枝葉のこと(2017)

製作国:日本
監督:二ノ宮隆太郎
脚本:二ノ宮隆太郎
出演:二ノ宮隆太郎松本大樹/堀内暁子/いまおかしんじ 他
★★★★☆


彷徨する不発弾

この映画の主人公・隆太郎(二ノ宮隆太郎)は何を考えているのか、少なくとも最初のうちは全然わかりません。徹底して無表情で、言葉も滅多に発しないからです。
しかし、その死んだ魚のような目つき、潔癖症的な手の洗い方、忙しないタバコの喫い方、無茶な酒の飲み方、そして印象的な速足での歩き方など、カメラが捉える彼の日常的な仕種の端々から、何故だかわからないが、彼が異様に苛立っていることだけは伝わってくる。
彼に関する説明的なセリフは一切ないんですが、物語の進行につれて彼の過去と現在が徐々にわかってくる。
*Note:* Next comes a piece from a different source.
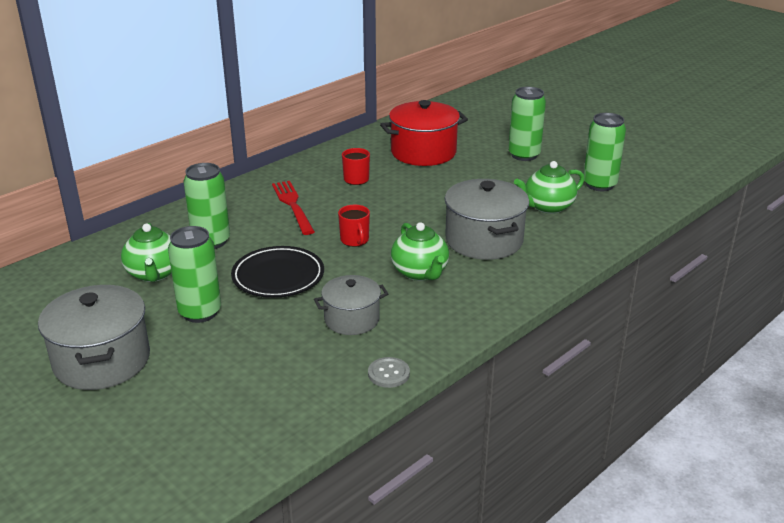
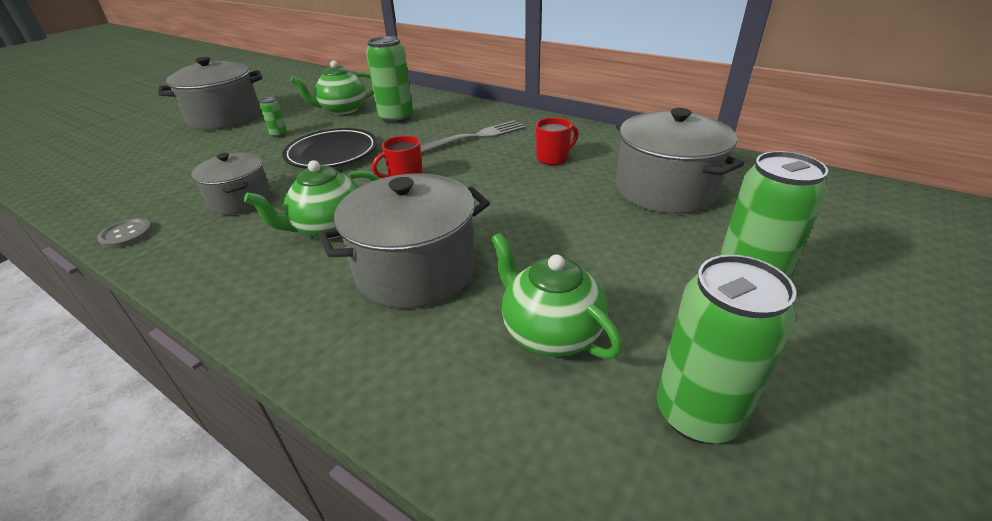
camera: 80 degrees right, 5 degrees up
(200, 312) = (279, 134): green can -> green can, size x0.46
(292, 205) = (475, 137): red fork -> grey fork
(423, 152) = (665, 190): red pot -> grey pot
実家から徒歩圏内の場所で一人暮らしをしていること。その部屋の近くにある自動車の修理工場に勤めていて、先輩や後輩と仕事帰りに飲み歩く日々を送っていること。そして、やはり近所に、子供の頃に一時期預けられていて世話になり、いまや死を目前にしている「おばさん」が住んでいること。
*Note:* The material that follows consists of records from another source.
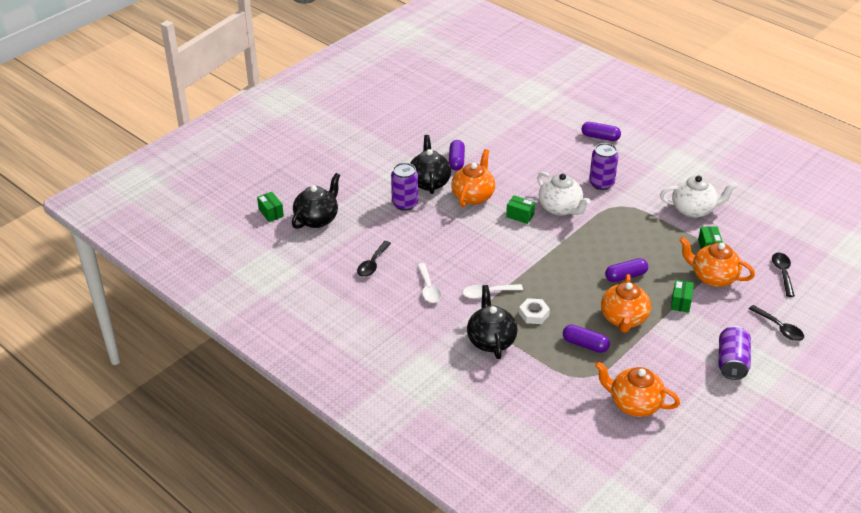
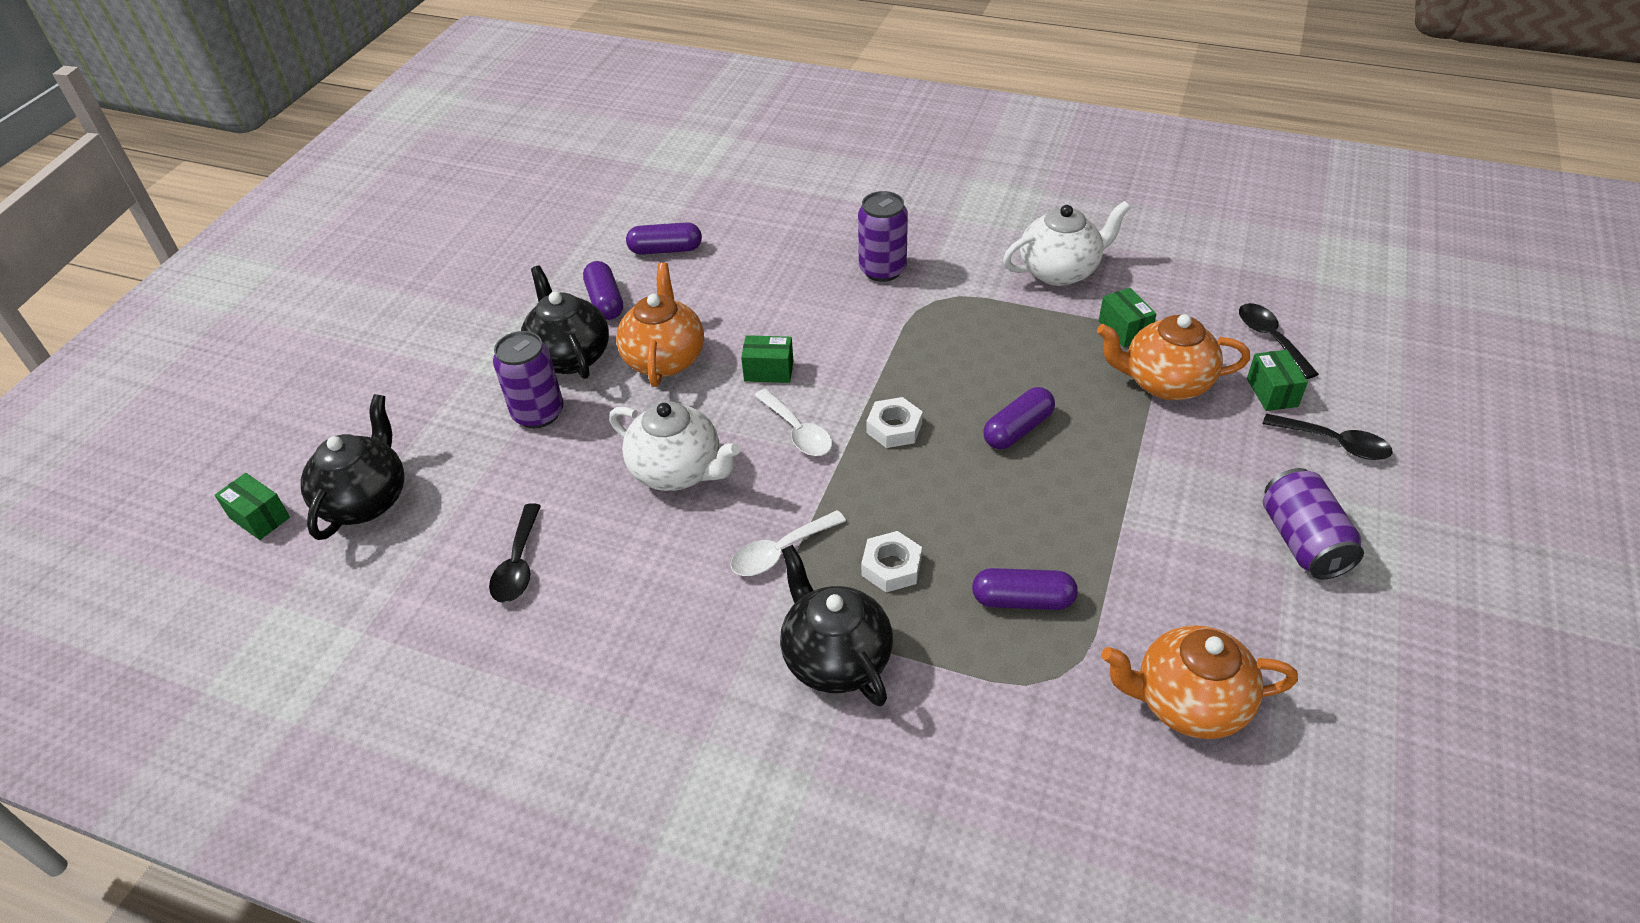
camera: 20 degrees left, 5 degrees up
(428, 288) = (656, 581): white spoon -> white spoon (797, 431)
(560, 208) = (835, 335): white teapot -> white teapot (678, 471)
(566, 258) = (894, 428): none -> white nut
(600, 137) = (838, 191): purple capsule -> purple capsule (665, 250)
(623, 319) = (1062, 518): orange teapot -> none
(680, 302) = (1141, 449): green box -> green box (1272, 392)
この「おばさん」の傍らにいる時だけは、この男の苛立ちも影を潜め、彼女には愛情を込めた眼差しさえ向けるんですが、それ以外の場面では表面に表すことなく周囲への、そして恐らく地元から出て行けない自分への鬱屈した気持ちをひたすら募らせている。言わば、いつ爆発するかわからない不発弾が服を着て歩いているような男なのであり、そんな男がこのまま何もしないとは到底思えないわけで、自分の部屋と仕事場と飲み屋と「おばさん」の家と実家をぐるぐる歩き回るだけと言ってもいい彼の日常を追っているだけなのに、どんどんサスペンスフルになっていくんですよ。正直、こんな映画、初めて観たかもしれない。
次の瞬間、この男は酒癖の悪い先輩や、ウザいだけの後輩や、密かに付き合っている(あるいはセフレの?)飲み屋の女の子を、あるいはまったく関係のない人間でさえも殺してしまうのではないか? そんな暴力の気配だけがひたすら高まっていく。そして、ある人物の前で、それまでの無表情をかなぐり捨て、怒りをむき出しにした瞬間、この映画は終わります。
ついに不発弾が爆発してしまったあと、どうなるのか? たぶんですが彼は地元から外の世界への一歩を踏み出すんだろうな、と。ラストシーンからは全くそんな匂いはしないにも関わらず何故かそう思いました。